A recent study evaluated the effectiveness of local therapy strategies to treat patients with nonmesenteric desmoid tumors and found that young patients, patients with an extremity location, and patients with large tumors are at higher risk of recurrence.
Local therapy provides durable tumor control for a majority of patients with desmoid tumors, but young patients, patients with an extremity location, and patients with large tumors are at increased risk of recurrence, according to a recent study published in Cancer.
The patient cohort underwent local therapy with surgery alone, radiation therapy (RT) alone, or combined modality therapy (RT and surgery). These results showed that systemic therapy should be considered as a front-line option for this increased risk of recurrence population when active treatment is indicated.
“(Desmoid tumors) are clinically unpredictable and can cause significant morbidity,” wrote the researchers. “Local therapy consisting of surgery, RT, or surgery and RT provides durable (local control) in a majority of patients. However, young patients, patients with large tumors, and patients with extremity tumors are at increased risk of relapse.”
The data showed that local recurrence occurred in 127 patients (31%) at a median time of 21 months. More, the 5-year local control (LC) rate was 67% and overall median follow-up time for patients was 95 months.
As for the increased risk population, factors that were significantly associated with poorer 5-year LC included patients less than 30 years old (57% vs 75% for an age > 30 years; hazard ratio [HR], 1.73; P= .004), an extremity location (57% vs 71% for a nonextremity location; HR, 1.77; P= .004), and large tumors (59% for >10 cm [HR, 2.17; P= .004] and 65% for 5.1-10 cm [HR, 1.71; P= .02] vs 76% for ≤5 cm).
Further, analyzing this population revealed no local therapy strategy to be superior for patients less than 30 years old (HR for surgery, 1.42; P= .33; HR for RT, 1.36; P= .38) or for large tumors greater than 10 cm in size (HR for surgery, 1.55; P= .46; HR for RT, 0.91; P= .91). For patients with extremity tumors, surgery alone was associated with a worse LC rate (HR for surgery, 5.15; P< .001; HR for RT, 1.51; P= .38).
“Systemic therapy should be considered a first-line treatment in these high-risk subsets, but a prospective evaluation of this strategy is warranted,” wrote the researchers. “For patients with extremity tumors, surgery alone as local therapy may have inferior tumor control in comparison with strategies that include RT.”

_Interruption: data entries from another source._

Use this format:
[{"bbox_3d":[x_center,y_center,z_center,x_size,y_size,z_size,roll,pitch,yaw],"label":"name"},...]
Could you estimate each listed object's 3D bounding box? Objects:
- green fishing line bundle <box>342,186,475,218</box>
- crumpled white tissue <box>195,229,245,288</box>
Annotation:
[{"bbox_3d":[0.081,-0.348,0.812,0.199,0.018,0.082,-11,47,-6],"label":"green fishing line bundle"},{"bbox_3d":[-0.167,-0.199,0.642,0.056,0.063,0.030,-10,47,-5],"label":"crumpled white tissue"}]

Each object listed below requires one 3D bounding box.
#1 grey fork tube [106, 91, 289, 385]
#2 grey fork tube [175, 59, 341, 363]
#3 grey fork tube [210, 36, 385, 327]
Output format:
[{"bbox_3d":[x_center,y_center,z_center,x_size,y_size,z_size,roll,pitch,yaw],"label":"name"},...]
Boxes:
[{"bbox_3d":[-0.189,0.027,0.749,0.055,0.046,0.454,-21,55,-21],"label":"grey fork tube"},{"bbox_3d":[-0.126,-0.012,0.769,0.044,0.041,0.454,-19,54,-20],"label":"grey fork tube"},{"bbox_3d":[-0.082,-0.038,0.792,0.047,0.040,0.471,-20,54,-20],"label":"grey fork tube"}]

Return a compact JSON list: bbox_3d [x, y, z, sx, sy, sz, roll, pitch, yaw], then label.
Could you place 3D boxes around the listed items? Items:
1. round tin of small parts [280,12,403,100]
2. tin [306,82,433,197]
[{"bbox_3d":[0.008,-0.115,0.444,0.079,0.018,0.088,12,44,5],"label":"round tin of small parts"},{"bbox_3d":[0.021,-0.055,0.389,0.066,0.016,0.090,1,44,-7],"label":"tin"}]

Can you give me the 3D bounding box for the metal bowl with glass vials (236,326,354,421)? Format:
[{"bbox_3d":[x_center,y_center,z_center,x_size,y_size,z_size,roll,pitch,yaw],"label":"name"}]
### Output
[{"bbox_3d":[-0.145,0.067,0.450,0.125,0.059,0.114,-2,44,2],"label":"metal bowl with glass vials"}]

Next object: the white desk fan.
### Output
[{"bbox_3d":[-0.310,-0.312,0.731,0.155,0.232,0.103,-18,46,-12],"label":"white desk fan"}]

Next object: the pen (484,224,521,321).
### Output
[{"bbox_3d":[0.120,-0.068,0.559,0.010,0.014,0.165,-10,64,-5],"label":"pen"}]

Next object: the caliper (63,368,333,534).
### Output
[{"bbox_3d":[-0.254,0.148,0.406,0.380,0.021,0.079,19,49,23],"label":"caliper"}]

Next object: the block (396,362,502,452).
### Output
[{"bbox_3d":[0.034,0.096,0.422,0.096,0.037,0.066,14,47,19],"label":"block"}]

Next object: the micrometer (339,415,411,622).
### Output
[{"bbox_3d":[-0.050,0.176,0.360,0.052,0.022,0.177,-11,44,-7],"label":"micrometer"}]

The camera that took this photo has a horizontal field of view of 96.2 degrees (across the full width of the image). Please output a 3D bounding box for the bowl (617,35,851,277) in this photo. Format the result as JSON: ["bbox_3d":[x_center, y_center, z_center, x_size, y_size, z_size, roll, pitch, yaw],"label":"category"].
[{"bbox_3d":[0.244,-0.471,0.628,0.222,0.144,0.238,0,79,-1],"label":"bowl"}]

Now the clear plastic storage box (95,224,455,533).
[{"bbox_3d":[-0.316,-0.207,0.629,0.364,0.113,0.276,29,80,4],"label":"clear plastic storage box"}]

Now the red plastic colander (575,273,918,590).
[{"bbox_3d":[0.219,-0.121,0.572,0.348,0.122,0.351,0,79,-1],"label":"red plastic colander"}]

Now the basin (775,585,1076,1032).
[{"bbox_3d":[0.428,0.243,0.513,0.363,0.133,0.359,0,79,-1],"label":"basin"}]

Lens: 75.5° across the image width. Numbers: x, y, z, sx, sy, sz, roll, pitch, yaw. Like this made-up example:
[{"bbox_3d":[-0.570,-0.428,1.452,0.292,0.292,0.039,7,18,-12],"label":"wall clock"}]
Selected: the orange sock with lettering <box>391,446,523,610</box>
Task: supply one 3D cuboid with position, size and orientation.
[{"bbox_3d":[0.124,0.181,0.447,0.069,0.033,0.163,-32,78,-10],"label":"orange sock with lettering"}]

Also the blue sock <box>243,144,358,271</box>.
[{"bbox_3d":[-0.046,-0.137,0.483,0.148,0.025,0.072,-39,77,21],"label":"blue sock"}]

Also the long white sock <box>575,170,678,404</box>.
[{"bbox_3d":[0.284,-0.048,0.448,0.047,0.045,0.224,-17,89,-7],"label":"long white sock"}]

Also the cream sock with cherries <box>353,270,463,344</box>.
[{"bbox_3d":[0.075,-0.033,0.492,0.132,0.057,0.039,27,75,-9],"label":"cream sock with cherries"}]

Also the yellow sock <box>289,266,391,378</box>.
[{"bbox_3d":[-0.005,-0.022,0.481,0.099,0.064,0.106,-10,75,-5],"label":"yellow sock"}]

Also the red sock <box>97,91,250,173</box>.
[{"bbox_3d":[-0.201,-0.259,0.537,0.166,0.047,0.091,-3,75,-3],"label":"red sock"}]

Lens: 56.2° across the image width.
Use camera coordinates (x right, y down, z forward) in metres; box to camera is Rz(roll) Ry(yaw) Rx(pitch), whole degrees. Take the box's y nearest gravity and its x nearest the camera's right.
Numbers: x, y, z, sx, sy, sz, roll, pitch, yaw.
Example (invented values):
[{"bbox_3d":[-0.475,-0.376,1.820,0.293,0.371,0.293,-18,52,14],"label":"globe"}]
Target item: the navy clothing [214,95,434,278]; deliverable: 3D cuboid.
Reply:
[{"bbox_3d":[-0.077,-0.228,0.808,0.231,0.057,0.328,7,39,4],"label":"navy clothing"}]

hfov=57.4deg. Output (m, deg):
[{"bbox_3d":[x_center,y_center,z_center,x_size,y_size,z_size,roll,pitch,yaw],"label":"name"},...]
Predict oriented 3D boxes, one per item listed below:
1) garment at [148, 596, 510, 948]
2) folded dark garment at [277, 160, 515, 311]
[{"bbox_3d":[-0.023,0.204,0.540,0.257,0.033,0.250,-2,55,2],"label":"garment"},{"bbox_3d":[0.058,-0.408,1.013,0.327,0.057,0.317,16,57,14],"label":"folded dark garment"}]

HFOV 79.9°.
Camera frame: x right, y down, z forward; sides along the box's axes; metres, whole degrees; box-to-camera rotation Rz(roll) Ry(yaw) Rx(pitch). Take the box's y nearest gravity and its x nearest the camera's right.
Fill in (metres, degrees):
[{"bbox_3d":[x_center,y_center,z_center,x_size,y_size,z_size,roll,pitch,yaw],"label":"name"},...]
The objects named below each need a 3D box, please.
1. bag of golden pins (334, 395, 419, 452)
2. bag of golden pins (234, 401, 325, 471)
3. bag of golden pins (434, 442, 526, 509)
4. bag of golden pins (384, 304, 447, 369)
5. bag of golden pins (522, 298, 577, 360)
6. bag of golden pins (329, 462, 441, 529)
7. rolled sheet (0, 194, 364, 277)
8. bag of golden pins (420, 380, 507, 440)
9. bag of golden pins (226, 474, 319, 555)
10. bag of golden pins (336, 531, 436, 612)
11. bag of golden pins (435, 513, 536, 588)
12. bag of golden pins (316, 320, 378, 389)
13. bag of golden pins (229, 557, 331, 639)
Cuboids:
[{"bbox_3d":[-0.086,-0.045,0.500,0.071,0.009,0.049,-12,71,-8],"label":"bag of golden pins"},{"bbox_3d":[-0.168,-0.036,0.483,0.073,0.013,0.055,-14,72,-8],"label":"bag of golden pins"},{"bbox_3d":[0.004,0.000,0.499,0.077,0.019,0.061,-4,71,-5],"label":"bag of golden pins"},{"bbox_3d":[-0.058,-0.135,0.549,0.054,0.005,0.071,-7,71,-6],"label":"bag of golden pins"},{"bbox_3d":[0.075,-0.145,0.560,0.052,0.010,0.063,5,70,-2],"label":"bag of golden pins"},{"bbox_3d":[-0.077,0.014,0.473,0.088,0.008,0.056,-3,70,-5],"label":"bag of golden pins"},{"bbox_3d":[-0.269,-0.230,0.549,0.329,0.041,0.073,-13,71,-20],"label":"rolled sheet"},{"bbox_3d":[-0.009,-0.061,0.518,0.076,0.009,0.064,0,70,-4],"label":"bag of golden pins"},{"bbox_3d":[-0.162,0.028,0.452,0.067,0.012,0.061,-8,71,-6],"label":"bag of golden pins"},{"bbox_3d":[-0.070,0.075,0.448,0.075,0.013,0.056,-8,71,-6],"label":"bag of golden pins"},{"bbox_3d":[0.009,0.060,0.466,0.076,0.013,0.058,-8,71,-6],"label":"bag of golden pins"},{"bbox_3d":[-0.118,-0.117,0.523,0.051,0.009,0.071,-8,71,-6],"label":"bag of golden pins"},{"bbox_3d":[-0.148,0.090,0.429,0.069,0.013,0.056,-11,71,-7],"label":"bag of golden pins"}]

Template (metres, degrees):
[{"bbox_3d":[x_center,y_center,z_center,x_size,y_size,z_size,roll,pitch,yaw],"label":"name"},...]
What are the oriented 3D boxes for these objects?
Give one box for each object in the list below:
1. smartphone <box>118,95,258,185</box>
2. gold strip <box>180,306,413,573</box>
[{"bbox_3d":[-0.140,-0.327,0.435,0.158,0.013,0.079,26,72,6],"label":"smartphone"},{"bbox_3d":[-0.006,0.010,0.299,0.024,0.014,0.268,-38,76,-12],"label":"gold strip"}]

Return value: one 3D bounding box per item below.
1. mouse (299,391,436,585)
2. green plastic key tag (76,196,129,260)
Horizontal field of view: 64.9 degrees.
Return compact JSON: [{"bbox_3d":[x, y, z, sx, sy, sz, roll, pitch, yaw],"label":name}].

This cross-sectional cohort study examined 412 patients with nonmesenteric desmoid tumors who received definitive local therapy consisting of surgery, RT, or combined modality therapy with surgery and RT at The University of Texas MD Anderson Cancer Center between 1965 and 2018.
The researchers included selection bias in the local therapies recommended to patients as one of the limitations for this study. More, the cohort was treated over an extensive period of time, introducing the potential for evolving diagnostic imaging and treatment standards to impact the results. Finally, extracting data to identify treatment decisions with modern paradigms was retrospectively was unreliable.
The researchers suggest that, moving forward, prospective multi-institutional studies are warranted to further evaluate treatment strategies. The study also adds that while patient age and tumor size should be evaluated to identify risk, local therapy should not be withheld in scenarios where tumor progression would prevent a future successful LC procedure.
“We evaluated one of the largest cohorts of patients with nonmesenteric (desmoid tumors) in the literature to investigate outcomes after local therapy and risk factors associated with poorer outcomes,” wrote the researchers. “Although the majority of patients achieved durable LC, we observed several subsets of patients who did not have uniformly favorable outcomes.”
Reference:
Bishop AJ, Landry JP, Roland CL, et al. Certain Risk Factors for Patients With Desmoid Tumors Warrant Reconsideration of Local Therapy Strategies. Cancer. DOI: 10.1002/cncr.32921.